All this leads to, on my part, naturally, is more complaining. I am constantly boo-hooing that good music gets ignored and shit, to quote Joe Carducci, “charts like a motherfucker.” The wrong people die, the wrong people live and I can’t find the first Dead Boys record on vinyl and if I did, I probably couldn’t afford to buy it. I’ll also add that the melting snow and/or torrential downpours take all the figurative meaning out of the phrase “the world is a cesspool.” Outside is just one big, muddy swamp right now. How appropriate!

Well, things have been a little tough lately; the hell if I really know why. I could spend hours naming off people and events that have simply rubbed me the wrong way, but instead, I think I’ll throw out the spots of joy that rubbed me the right way. Here’s some stuff that kept me from putting that gun in my mouth (incidentally, my friend Mike Martinez pointed out that one should never place a gun to one’s temple since, “You could miss the vital parts of your brain and end up retarded instead”- information you can use). I can’t work under these conditions anyway.

The Workdogs Old (Sympathy For the Record Industry) – I’ve played this quite a bit since it came out a couple years ago. To quote the Dogs themselves, it’s “Infotainment Blues”- wrong-headed, but righthearted updates on the delta masters where the damned are doomed to paint the Devil’s office for all eternity and “back in the days” refers to “The Night of May 27, 1977.” Jon Spencer and Marce Hall are among the myriad guests who appear on the record as side/straightmen.

Creedence Clearwater Revival Bayou Country (Fantasy) – Yeah, they were hippies (or hippies just liked ’em), but you find something spookier than John Fogerty’s sparse blues chords and gravel throat on “Graveyard Train.” There’s also the classic rock staples, “Born on the Bayou,” “Good Golly Miss Molly” and “Proud Mary.” Plus the blurry cover art makes me nauseous after I’ve had a few.

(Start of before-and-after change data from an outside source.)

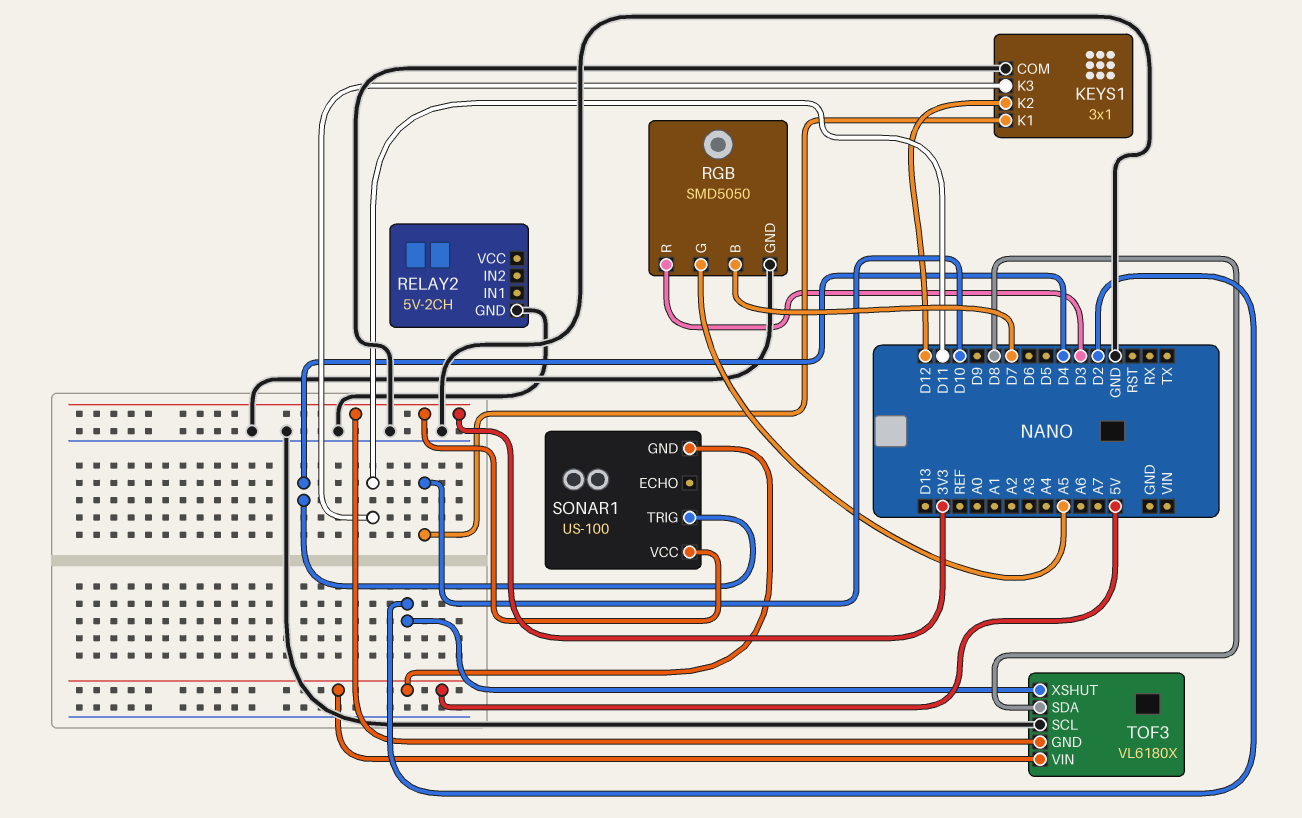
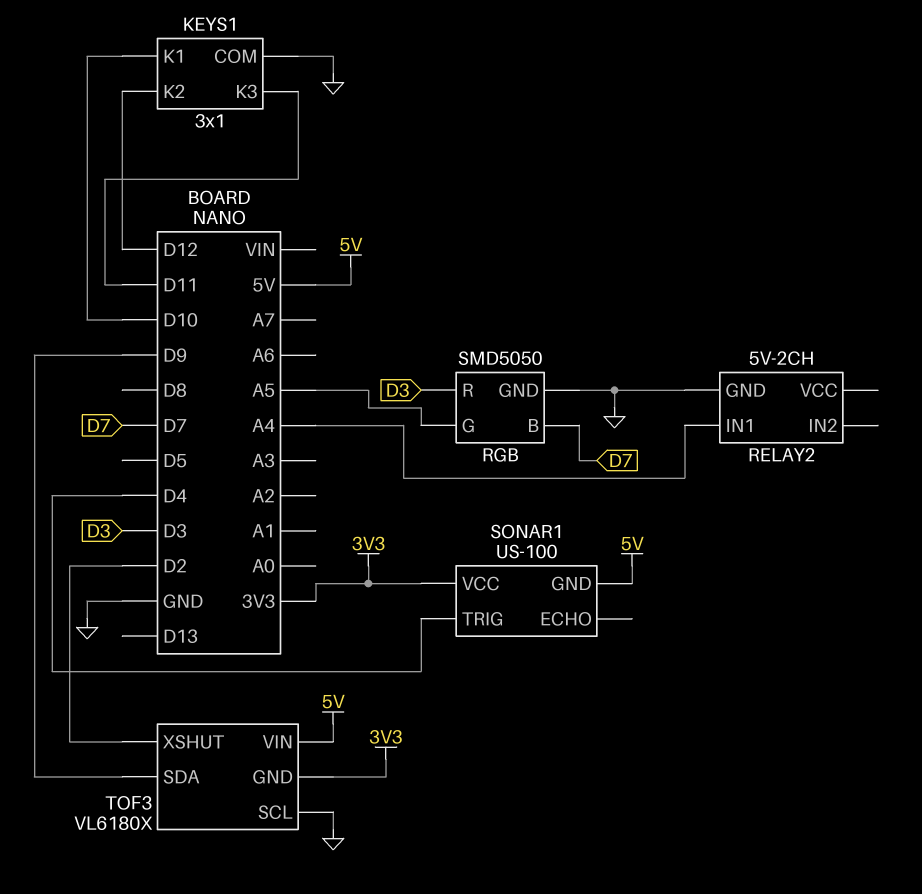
RELAY2 pin IN1: none -> A4
TOF3 pin SDA: D8 -> D9

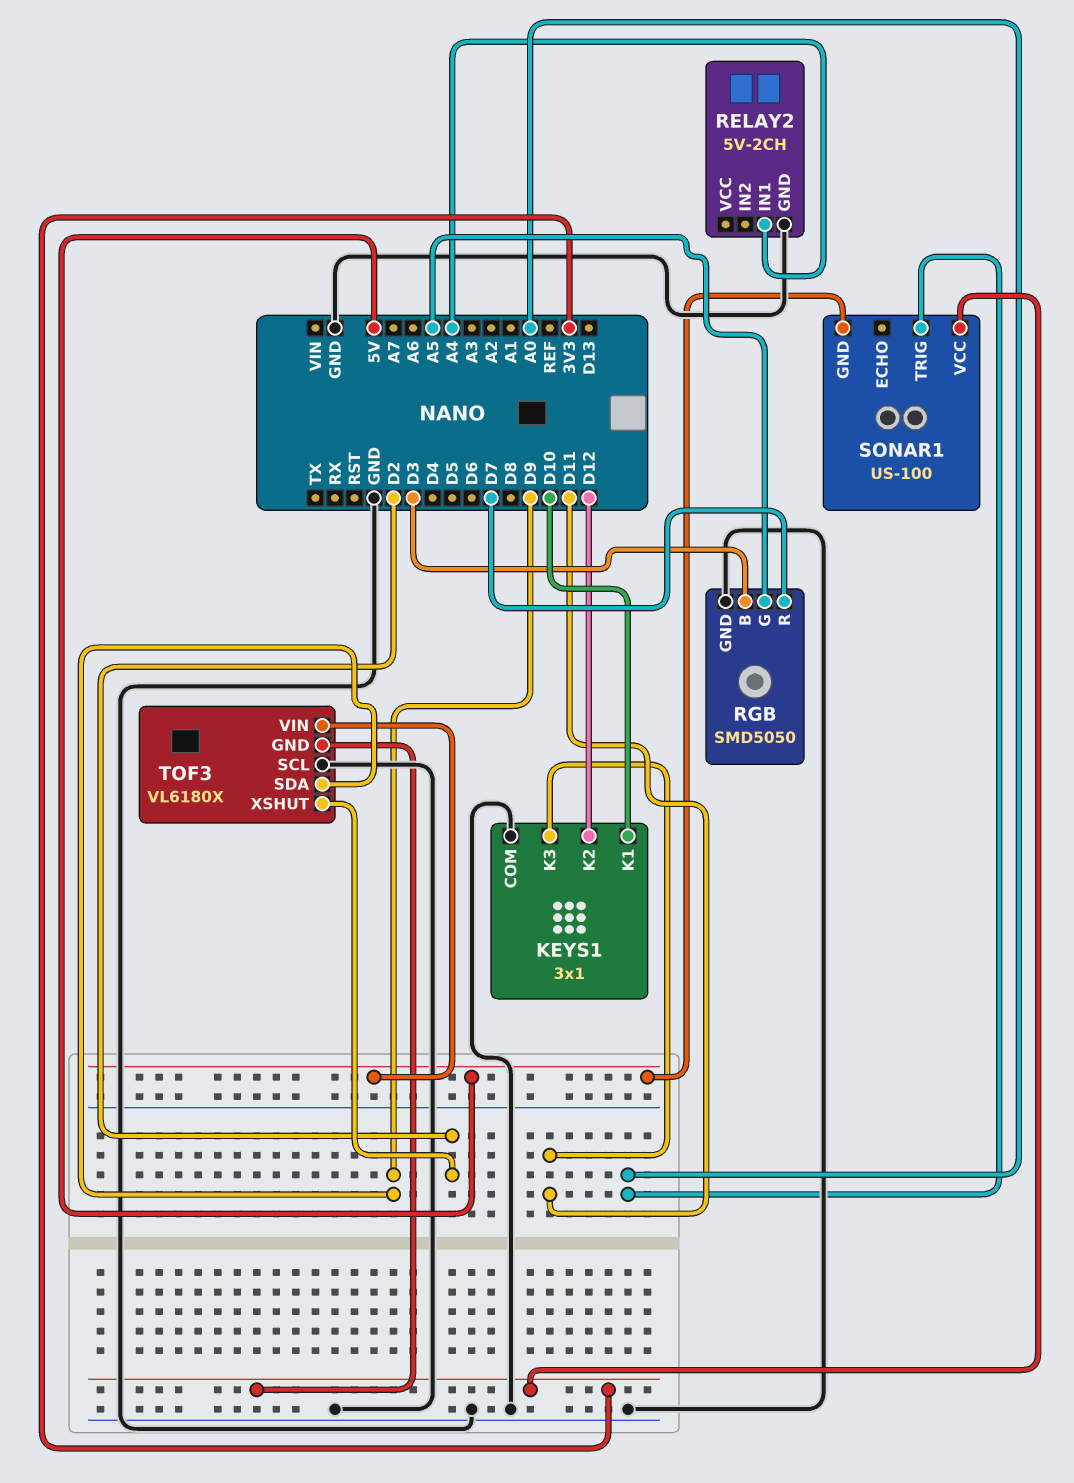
RGB pin B: D7 -> D3
RGB pin R: D3 -> D7
SONAR1 pin TRIG: D4 -> A0

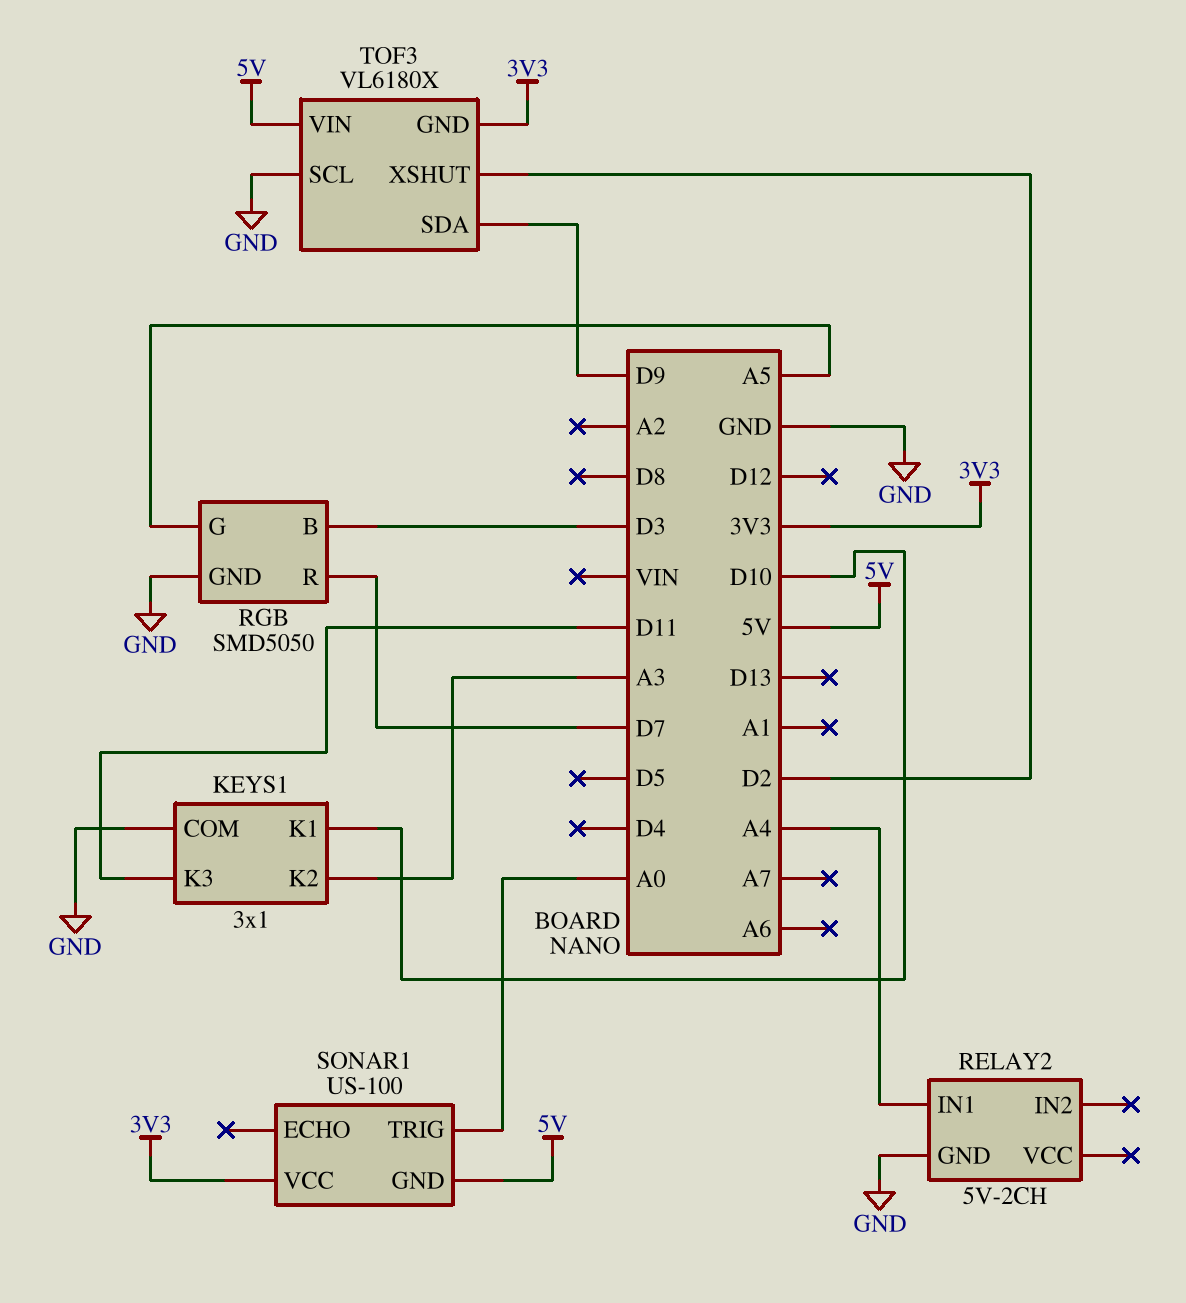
KEYS1 pin K2: D12 -> A3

Please Kill Me: The Uncensored Oral History of Punk by Legs McNeil and Gillian McCain (Grove Press) – It could be a little bit less NYCentric, but it’s chock fulla catty gossip, slander, rumors, lies, scandals and horror stories involving the smelly assholes of all the relevant players.

Elvis Presley etc. The Million Dollar Quartet (RCA) – Bought this on a whim a while ago cos it sounded so intriguing, but I usually end up putting it on when I need something to sleep to. Back in the mid-’50s, Elvis, Jerry Lee Levis, Carl Perkins and Johnny Cash (who doesn’t actually appear on the record, just the cover) fucked around at Sun, running through renditions of stuff they all knew (goosed-up country and gospel, mostly). Elvis (who was a star already) and Jerry Lee (who wasn’t) wage a see-saw battle for control of the microphone. The Killer usually wears the King down by the second verse, but Elvis outsmarts him by “suggesting” to the mostly silent Perkins that they try a different number. Also of interest: Elvis imitating Jackie Wilson imitating Elvis. How ’bout that for entertainment?

The Heartbreakers L.A.M.F. : The Lost ’77 Mixes (Jungle U.K. Import) – Quite possibly the coolest punk rock record of all time. I don’t know quite how lucid Thunders and Nolan were at the time, but they sure fake it well and isn’t that what rock’n’roll’s all about?

Viva Las Vegas The girl, not the Elvis flick.

Liquor numbs the brain and fills the belly. To quote Peter Laughner (who pulled off the neat trick of drinking himself to death at 27), “Life stinks, I need a drink.”